I didn't want to admit I was then just humoring him, that in fact I wasn't one of the many dreamy-eyed horse stalkers who arrived in town to grab the closest seat in order to pull a justin-bieber-like-fan impression in the crowd.

To be fair, these horses wouldn't get out of the photos..
Being the psychic couchsurfing host he assured me he was, we scooched off to find warmth...in a jewel of an austrian pub... with a server wearing a little doll's dress.

"Vanilla sauce? I can't say no.."
No, but seriously, they still wear these Heidi in the hills get ups? I was well agog.

White wine and a cheese strudel with vanilla sauce later, I was ready to be fitted for my own costume, preferably made of curtains (okay i swear, I'll limit to only one Sound of Music reference).





In the am, as soon as I could get my boots on after filling a tummy with brioche, I was off again to make a daytime tour of the magnificent government buildings, roman and greek statues, and city halls.

The one must-see for me, especially after hearing all about the chocolate pistachio mozart balls sold in every side alley and horse cart in town, was Mozart's apartment next to St Stephan's Cathedral.
I adored wandering the creaky wooden floors of the three floors imagining the great composer agonizing over his next concerto or applauding himself for his latest minuet. Pity they didn't have his real piano, though.


My next feat was to find the ever-tantalising dish of schnitzel.
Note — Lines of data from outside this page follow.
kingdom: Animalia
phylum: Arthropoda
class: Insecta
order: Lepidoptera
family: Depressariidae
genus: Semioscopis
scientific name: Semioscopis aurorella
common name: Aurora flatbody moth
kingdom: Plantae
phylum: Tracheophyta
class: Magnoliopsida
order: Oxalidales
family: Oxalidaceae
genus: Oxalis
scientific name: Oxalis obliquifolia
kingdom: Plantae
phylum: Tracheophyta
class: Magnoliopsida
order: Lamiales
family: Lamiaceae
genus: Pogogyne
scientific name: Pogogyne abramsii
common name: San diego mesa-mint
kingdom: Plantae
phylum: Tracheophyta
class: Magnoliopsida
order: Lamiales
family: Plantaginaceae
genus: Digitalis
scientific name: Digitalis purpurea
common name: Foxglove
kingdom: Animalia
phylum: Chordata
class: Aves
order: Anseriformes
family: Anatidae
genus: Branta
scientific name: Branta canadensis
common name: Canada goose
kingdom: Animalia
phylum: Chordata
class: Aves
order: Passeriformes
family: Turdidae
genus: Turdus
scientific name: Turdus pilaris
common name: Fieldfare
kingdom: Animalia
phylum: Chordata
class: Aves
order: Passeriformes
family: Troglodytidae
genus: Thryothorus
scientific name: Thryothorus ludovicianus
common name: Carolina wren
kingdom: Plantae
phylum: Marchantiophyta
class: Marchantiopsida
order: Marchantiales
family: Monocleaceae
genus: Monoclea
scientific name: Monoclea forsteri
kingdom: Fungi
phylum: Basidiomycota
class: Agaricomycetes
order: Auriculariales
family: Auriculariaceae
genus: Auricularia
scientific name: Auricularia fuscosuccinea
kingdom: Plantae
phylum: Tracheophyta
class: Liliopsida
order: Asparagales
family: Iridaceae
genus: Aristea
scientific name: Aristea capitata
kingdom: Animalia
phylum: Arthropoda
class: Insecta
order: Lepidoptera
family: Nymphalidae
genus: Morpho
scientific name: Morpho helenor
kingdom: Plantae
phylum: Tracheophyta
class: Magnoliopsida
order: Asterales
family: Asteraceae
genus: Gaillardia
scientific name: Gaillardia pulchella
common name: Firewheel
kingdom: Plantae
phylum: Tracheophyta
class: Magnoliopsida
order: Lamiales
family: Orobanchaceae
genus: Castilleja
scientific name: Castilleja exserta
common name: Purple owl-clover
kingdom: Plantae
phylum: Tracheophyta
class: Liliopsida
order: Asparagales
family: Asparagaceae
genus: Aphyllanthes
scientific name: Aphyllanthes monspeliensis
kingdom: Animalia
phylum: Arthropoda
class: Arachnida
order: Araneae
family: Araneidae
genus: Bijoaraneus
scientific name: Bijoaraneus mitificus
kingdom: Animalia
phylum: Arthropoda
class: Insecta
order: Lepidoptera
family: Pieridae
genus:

I believe when a minimum of five people advise you to do something in a city, your will is handed over to the tourism lords and you obediently follow the conseil.



I soon snuggled into a red velvet booth in a schnitzel cafe, with a window view of one of the grand theaters of Vienna (as I began to question what wasn't in fact eminently grand about this city).
The schnitzel was, I'm quite sure, one of the best meals of my life. Complete with a sweet beer which you could easily convince me was squeezed from fresh lemons and scrumptious salty pretzel bread. Yum.

And back off again to marvel at the town.

"Every day we should hear at least one little song,
read one good poem,
see one exquisite picture,
and, if possible,
speak a few sensible words."
-Goethe


The Museums Quartier 




















As this was my first visit to a German speaking city, every street sign or menu I saw seemed to me to be some kind of terrifying ancient curse. I think if my mother had been German, I would have been very disciplined. The ultimate was a warning sign, whatever it said, I wasn't going near that area.






Although I did grin at the occasional street sign which seemed to be named after a character from Lord of the Rings.









Next time I plan to go to the opera, of course. After a big plate of schnitzel.

 To the left and below, the renowned opera house in the background. Sorry for focusing instead on Mozart and pretty colors...

Then there were cute little loveable fuzzy pink pigs absolutely everywhere. This took me probably a whole ten seconds to work through. Pigs...why...pigs? Ah. In a mildly Kurt Vonnegut, Jr. fashion, so it goes.